On Friday, Civil Aviation Minister Priyankara Jayaratna who is also a Puttalam District MP, Wildlife Conservation Minister Wijithamuni Soysa and Wildlife Conservation Dept Director General H.D. Ratnayake were at the Muriyakulama Vajiraramaya to discuss the matter with the villagers.
Mr. Ratnayaka said it was decided that an electric fence would be erected around the village to keep out the elephants.
“What we do may not yield immediate results, but we have to protect the animals as well as the humans, and turn the enmity between them into a friendship,” he said.
In the adjoining village of Bogollagama, Tennakoon Mudiyanselage Bandara who runs a roadside kiosk, has borne the brunt of the elephant attacks. “Of the 125 coconut seedlings I planted a few months ago, over 100 were destroyed by elephants.
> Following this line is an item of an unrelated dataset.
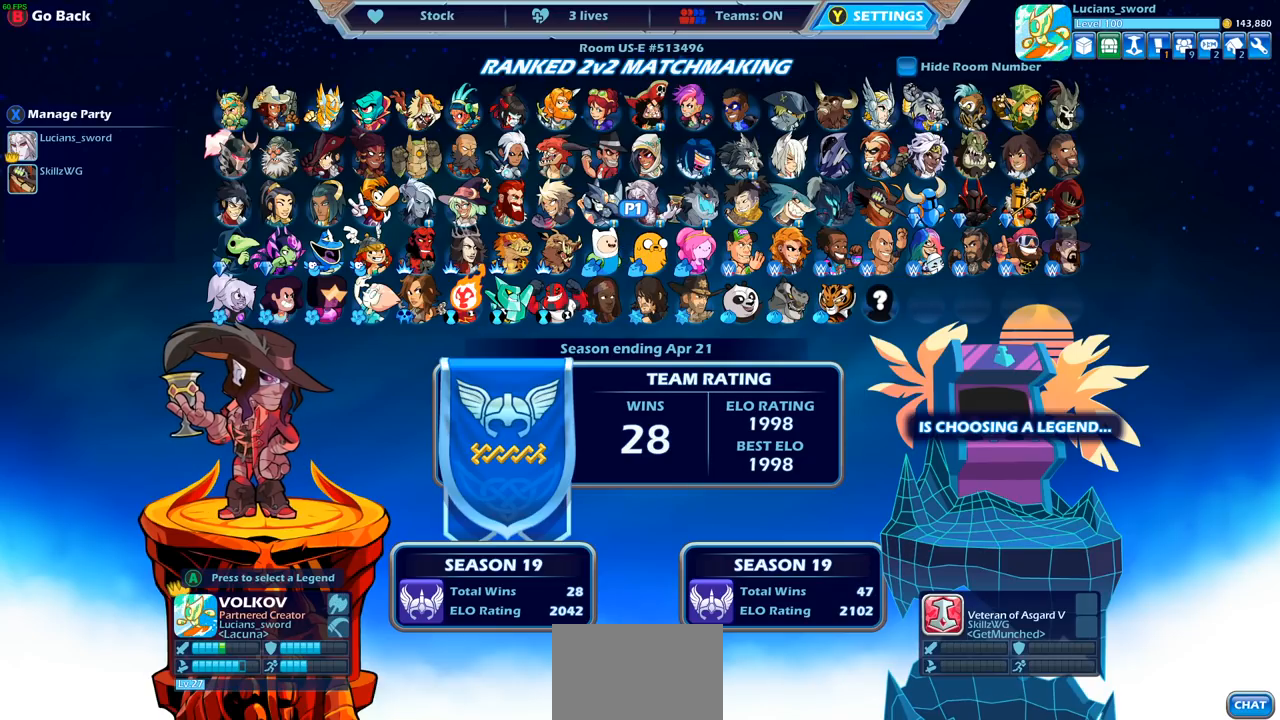
{"buttons": [], "left_stick": "center", "right_stick": "center", "events": []}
Then I stepped on a trap set for elephants and injured my leg and damaged my ear. With the little money I got as compensation, I started this kiosk,” he said.
Herath Ekanayaka (44) a farmer from Nelungama has also had over a 100 coconut saplings destroyed by elephants in April this year. He also lost much of the watermelon he had planted on four acres of land he owns. He still awaits the compensation for the damaged property, with the maximum amount he is entitled to being Rs 50,000. Till then, he has to engage in other forms of manual labour to support his wife and young son, and pay off the lease on a mini lorry he purchased. “I have invested a lot of money and energy to plant these trees, but everything has been destroyed. No amount of compensation can make up for the loss,” he says.
Another set of people who have been thrust into the middle of the human- elephant conflict are a group of around 70 families who were given land in the Nelungama area, after their lands were taken over for the Deduru Oya expansion project.
“We were promised one acre of land for living and another acre for paddy harvesting, which is why we were moved here. But now we are in an area where we are facing threats to our lives from elephants,” said Herath Manika (54).She had moved to Nelumgama about eight months ago from Wariyapola, because of the promise of land for farming. “The paddy land we were promised has not yet been given, and we were not aware that we would be living in an elephant infested area,” she said.
As we sit inside her the kiosk she runs, selling a few vegetables grown in her backyard, others who have moved into the area along with her, also gather around. “It’s not the golden land we were promised. We are without the few comforts we had in our old village, such as electricity and clean drinking water, but more than that, we can no longer sleep peacefully in our homes at night, for fear of elephants,” Herath Manika summed up.
(Additional reporting by Karuwalagaswewa Jayaratna)
Polls connect long overdue electric fence for Karuwalagaswewa
Following a meeting between the villagers of Karuwalagaswewa, politicians and government officials, it was decided to erect an electric fence around the village as a temporary measure to ward off elephants.
The meeting held at the Muriyakulama Vajirarama temple was attended by Wildlife Conservation Minister, Vijithamuni Zoysa, Civil Aviation Minister Priyankara Jayaratne and Wildlife Conservation Dept Director General H.D. Ratnayake.
Minister Jayaratne told the villagers that Rs. five million has been allocated to the Wildlife Dept for the proposed electric fence under the ‘Deyata Kirula’ programme, with work on the fence completed within this year.
Responsibility for the maintenance of the fence would be handed over to the Civil Defence Force (CDF) and the villagers.
It was also disclosed that the Divisional Secretariat and the Provincial Council office would also supply ‘ali wedi’, firecrackers used to chase away elephants, to the villagers, apart from the Wildlife Department office which was solely entrusted with the task to date.